For the last five years, I've been a happy Vonage VOIP customer but with the proliferation of broadband both here and overseas, I'm going to go out on the limb and project that, five years from now, there won't be a market for paid VOIP subscriptions. With the increasing speed of the internet, services like Skype are getting better all the time and they offer features such as videocalling and integrated messenging that make paying much for IP telephone unwarranted. Aside from the 'Skype factor,' unlimited mobile phone calling plans are reducing the incentive to use VIOP for domestic calls. Add to Vonage's woes, the new nimble VOIP competitors who are entering the market with lucrative pricing models.
Here are a couple reasons paid VOIP on the order of $20 a month or more is on the way out.

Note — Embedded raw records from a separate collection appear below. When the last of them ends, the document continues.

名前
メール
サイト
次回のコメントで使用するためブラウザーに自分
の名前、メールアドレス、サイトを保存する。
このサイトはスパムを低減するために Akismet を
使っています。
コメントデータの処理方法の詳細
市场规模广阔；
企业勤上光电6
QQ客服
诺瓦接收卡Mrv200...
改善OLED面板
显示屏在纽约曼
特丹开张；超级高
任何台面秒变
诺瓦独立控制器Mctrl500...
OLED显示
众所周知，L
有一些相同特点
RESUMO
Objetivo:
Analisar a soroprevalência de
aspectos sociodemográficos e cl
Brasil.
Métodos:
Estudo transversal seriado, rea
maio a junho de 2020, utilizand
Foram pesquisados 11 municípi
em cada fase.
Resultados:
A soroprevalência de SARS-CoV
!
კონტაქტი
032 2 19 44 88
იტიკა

I recently started using Skype for both regular calls and Video calls to family. After my initial experience, I'll never use Vonage for domestic calls again. With the improvement in cheap video cameras and devices that have better microphones and speakers, video on Skype is pretty darn good. And it's free. While not everyone wants to talk through their computer, the unlimited mobile data plans and easy access to WIFI mean that in the future, you may not be video calling through your laptop, but rather through your phone, iPad or some other device. Couple that with the proliferation of these devices overseas and the need for paid calling goes away rapidly. If you really want to talk on a traditional phone Skype has an option for that too.

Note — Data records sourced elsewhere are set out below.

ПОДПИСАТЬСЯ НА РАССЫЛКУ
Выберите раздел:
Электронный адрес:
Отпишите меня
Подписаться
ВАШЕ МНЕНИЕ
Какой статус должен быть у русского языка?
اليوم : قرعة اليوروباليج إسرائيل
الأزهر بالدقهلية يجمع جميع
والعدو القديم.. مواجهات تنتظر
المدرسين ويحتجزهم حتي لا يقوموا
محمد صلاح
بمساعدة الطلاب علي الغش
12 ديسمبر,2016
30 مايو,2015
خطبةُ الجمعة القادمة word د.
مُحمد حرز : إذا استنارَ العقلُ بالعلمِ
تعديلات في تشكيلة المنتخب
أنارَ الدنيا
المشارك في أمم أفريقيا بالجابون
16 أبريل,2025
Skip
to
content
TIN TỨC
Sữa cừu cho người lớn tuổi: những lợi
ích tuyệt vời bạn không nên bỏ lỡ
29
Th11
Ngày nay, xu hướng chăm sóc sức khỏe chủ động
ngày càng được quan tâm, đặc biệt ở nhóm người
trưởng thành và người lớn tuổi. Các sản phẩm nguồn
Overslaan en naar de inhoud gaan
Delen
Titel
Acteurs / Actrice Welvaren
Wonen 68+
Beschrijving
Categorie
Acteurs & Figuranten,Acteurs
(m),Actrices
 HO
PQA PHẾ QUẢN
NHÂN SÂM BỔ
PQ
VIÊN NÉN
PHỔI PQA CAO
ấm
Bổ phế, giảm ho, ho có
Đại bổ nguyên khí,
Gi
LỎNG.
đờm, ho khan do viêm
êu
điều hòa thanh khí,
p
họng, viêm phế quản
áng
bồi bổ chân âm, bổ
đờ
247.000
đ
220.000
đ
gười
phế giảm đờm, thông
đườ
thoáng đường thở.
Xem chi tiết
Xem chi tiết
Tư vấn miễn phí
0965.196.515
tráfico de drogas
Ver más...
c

Unlimited Mobile Calling Plans
Both AT&T and Verizon recently announced cuts in the pricing of their unlimited calling plans. If you are a MetroPCS customer, you pay just $50 for unlimited voice, data, and texting. So paying $20 to a VOIP carrier for unlimited domestic calls is likely more than the difference between whatever plan you are have and the unlimited option. The mobile phone is truly becoming the only phone. So what does that leave the traditional VOIP player to focus on? International. The only reason to use a service like Vonage is to make cheaper international calls. Vonage has a great plan that covers unlimited calling to 60 international countries for $25 a month with a 1 year contract. However, if you make calls outside of those countries, there are significant additional fees. If you make enough calls, it would be cheaper for you to pay for the high speed connection of the family that you are calling just to be able to make free calls on Skype and get free video to boot.
For a $250 upfront fee to buy a device, you can save yourself from paying a dime for domestic calls ever again. Ooma is a new breed of company debuting last year, that makes its money by selling you a device and never having to pay long distance or subscription charges ever again. While the cost upfront is steep, amortized over two or more years and Ooma is a pretty good deal. If you want to make International calls, they have a plan that costs a mere $4.95 a month. There are drawbacks - any company that gets all their money up front usually has weak customer service which is a common complaint of Ooma. But the same can be said of Skype and sometimes Vonage.
Cheap Calling Cards
As we mentioned before, another threat is the use of cheap international calling cards such as Telecom North America which can rival Vonage's rates. It takes a bit more work, but the calling rates will save a ton of money since there are no monthly minimums.
So if you are looking to cut your telecom costs further, it might be time to junk your paid VOIP line in addition to your old landline.